Maybe you haven’t been convinced by a good enough argument. Maybe you just don’t want to admit you are wrong. Or maybe the chaos is the objective, but what are you knowingly on the wrong side of?
In my case: I don’t think any games are obliged to offer an easy mode. If developers want to tailor a specific experience, they don’t have to dilute it with easier or harder modes that aren’t actually interesting and/or anything more than poorly done numbers adjustments. BUT I also know that for the people that need and want them, it helps a LOT. But I can’t really accept making the game worse so that some people get to play it. They wouldn’t actually be playing the same game after all…
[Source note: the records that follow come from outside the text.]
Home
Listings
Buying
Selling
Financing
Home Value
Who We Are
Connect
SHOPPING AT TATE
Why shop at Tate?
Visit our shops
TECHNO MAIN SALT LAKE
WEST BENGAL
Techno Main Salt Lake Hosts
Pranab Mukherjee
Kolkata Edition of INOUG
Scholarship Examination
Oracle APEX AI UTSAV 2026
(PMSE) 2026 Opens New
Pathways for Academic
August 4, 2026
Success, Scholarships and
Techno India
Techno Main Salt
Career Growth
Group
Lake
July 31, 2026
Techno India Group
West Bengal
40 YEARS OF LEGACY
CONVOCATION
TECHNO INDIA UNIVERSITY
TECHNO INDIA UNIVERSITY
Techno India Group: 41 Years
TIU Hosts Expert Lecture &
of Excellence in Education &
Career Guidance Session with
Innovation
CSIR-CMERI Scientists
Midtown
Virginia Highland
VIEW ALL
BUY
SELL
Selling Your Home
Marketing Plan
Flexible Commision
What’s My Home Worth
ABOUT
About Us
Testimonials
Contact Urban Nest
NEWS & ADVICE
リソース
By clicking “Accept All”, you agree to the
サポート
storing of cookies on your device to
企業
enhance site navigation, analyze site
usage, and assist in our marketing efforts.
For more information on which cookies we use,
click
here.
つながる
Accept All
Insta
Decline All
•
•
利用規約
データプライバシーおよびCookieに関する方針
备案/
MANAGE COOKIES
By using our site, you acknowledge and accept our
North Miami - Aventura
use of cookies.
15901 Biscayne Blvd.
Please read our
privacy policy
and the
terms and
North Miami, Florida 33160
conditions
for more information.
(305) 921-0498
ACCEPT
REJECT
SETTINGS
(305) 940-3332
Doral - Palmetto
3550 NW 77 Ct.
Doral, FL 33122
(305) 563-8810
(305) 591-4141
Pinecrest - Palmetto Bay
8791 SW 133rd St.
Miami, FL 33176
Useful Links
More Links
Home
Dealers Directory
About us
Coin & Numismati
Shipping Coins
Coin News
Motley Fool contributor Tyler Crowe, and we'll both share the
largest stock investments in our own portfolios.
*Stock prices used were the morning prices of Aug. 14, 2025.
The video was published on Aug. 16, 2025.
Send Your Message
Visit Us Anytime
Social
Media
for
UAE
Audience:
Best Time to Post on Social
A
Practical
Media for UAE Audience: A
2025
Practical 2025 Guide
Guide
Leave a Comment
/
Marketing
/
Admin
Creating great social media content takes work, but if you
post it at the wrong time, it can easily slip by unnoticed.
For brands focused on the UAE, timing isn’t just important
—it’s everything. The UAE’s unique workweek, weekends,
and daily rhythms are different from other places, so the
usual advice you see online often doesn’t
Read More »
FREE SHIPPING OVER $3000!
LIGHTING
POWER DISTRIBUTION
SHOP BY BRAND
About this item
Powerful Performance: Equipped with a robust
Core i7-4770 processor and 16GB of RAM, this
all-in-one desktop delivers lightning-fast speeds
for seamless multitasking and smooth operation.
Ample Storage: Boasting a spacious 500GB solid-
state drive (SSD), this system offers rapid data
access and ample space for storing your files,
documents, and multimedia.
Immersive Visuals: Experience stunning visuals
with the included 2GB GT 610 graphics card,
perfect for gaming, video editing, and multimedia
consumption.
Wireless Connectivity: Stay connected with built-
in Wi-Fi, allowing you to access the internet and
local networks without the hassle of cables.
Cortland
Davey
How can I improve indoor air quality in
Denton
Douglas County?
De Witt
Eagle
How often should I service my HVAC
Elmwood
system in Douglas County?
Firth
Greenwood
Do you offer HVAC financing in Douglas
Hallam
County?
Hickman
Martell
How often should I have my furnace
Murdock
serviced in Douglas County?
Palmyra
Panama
I think TTRPGs should be unbalanced. Balance is a construct of games, and the fictional worlds the players will interact with are less immersive when everything is predictably tuned and equal. I think the fiction of a rogue being about as good as a fighter at combat is stupid. I think rust monsters and undead creatures that hurt your stats are way better than dire boars and skeletons who just shoot you with bows. I think that when rocks fall, things should die. These all contribute to the fantasy world seeming more dangerous, more ‘real’, like a spectral hand isn’t shielding you from the worst the world has to offer.
I also recognize this is my dark fantasy bias yapping away
You might be interested in GNS theory. TTRPGS try to do three things at once, be a Game, tell a Narrative, and Simulate a world. Different games will prioritize different aspects, some people want a fair challenge where they build a character according to the rules laid out to face a challenge, other people want everything to serve the story, even if it means fudging mechanics or breaking with realism, and then some people just want the simulation to be as realistic as possible.
Like many things with TTRPGs, it’s table dependent and emphasizing any of those elements over the others is totally valid as long as everyone’s having fun.
I’m with you. If a world isn’t dangerous there’s no reason to engage with it critically imho. If you want to grind out tactical combat or explore a power fantasy video games or board games do a better job, what they can’t do is appropriately punish or reward you for being clever. Or handle unexpected interactions.
But I’m a minority. I prefer disreputable thieves slinking through an ancient dungeon spinning lies, setting traps, and brokering deals to “I use ability-5, roll my 2 dice, apply bonus modifiers, and kill the challenge appropriate goblin”.